20 July 2017

Flowering hens




Sempervivum tectorum, commonly known as "house leeks" or "hens and chicks", just keep spreading in our back yard. Right now, they are flowering. Sempervivum means "always living". They're called joubarbes in French, or Barbe de Jupiter. Some people refer to them as petits artichauts.


I have them planted in pots, planter boxes, and  concrete blocks all around. Some are growing directly in the sand and gravel that surrounds the house as a kind of patio.



Sempervivum plants are the kind of plants I like. They are hardy. Drought doesn't bother them. Freezing weather doesn't hurt them either. They seem to love heat and full sun. They survive and spread gradually without being invasive.

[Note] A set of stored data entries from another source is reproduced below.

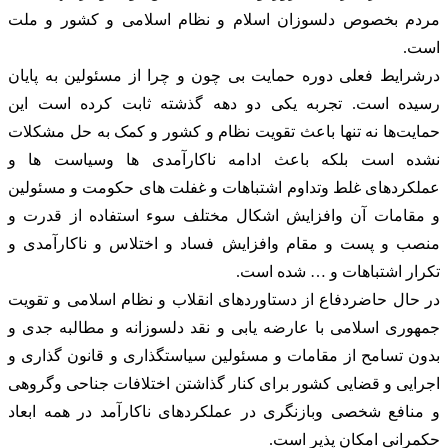
مردم بخصوص دلسوزان اسلام و نظام اسلامی و کشور و ملت
است.
درشرایط فعلی دوره حمایت بی چون و چرا از مسئولین به پایان
رسیده است. تجربه یکی دو دهه گذشته ثابت کرده است این
حمایت‌ها نه تنها باعث تقویت نظام و کشور و کمک به حل مشکلات
نشده است بلکه باعث ادامه ناکارآمدی ها وسیاست ها و
عملکردهای غلط وتداوم اشتباهات و غفلت های حکومت و مسئولین
و مقامات آن وافزایش اشکال مختلف سوء استفاده از قدرت و
منصب و پست و مقام وافزایش فساد و اختلاس و ناکارآمدی و
تکرار اشتباهات و … شده است.
در حال حاضردفاع از دستاوردهای انقلاب و نظام اسلامی و تقویت
جمهوری اسلامی با عارضه یابی و نقد دلسوزانه و مطالبه جدی و
بدون تسامح از مقامات و مسئولین سیاستگذاری و قانون گذاری و
اجرایی و قضایی کشور برای کنار گذاشتن اختلافات جناحی وگروهی
و منافع شخصی وبازنگری در عملکردهای ناکارآمد در همه ابعاد
حکمرانی امکان پذیر است.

This species is native to southern Europe and North Africa, apparently. They obviously also thrive in the Loire Valley climate. They grow on rooftops and were thought in ancient times to protect houses from lightning strikes.




The first ones I had were given to me by a woman who lives on the other side of the village. G. is nearly 90 years old now, and she doesn't get out and about as much as she used to. I thank her for these plants, which I've been growing for a dozen or so years now.

5 comments:

chm said...

We left Grenoble at noon yesterday and made it to Châteauroux where we got around 8:00 pm, without too much hassle and almost no rain. We're leaving this morning, I hope, if my niece gets ready early, on our way too Bayeux. À suivre.

Ken Broadhurst said...

Châteauroux? Not Vierzon?

Ginny said...

Succulents are so nice and easy to care for. The blooms are nice, too. I like your photos from yesterday, too. Lovely geraniums and hydrangea out front!

Seine Judeet (Judith) said...

chm, you're headed to Bayeux? Wonderful! I was just there in June, a few days after visiting Ken. I wish I had been able to go to the art museum there, which looked to have a good collection. We very much enjoyed finally seeing La Tapisserie de la Reine Mathilde (not so much the restaurant at the hotel Reine Mathilde, however). I am very pleased to be able to think of you there, on the same streets!

Ken, it's a very nice connection that you have, with the first pot of Hens and Chicks having come from a woman in your village.
Judy

chm said...

Judy, I have been to Bayeux many times over the years since a childhood friend lives there. She's my niece's godmother and it is to see her once more time. The first time I saw the so-called "tapisserie" was seven decades ago and the museum thst houses it now was not built yet. The tapisserie was exhibited accros the street from the cathedral in what is now what I believe is a museum of the Bayeux ceramic.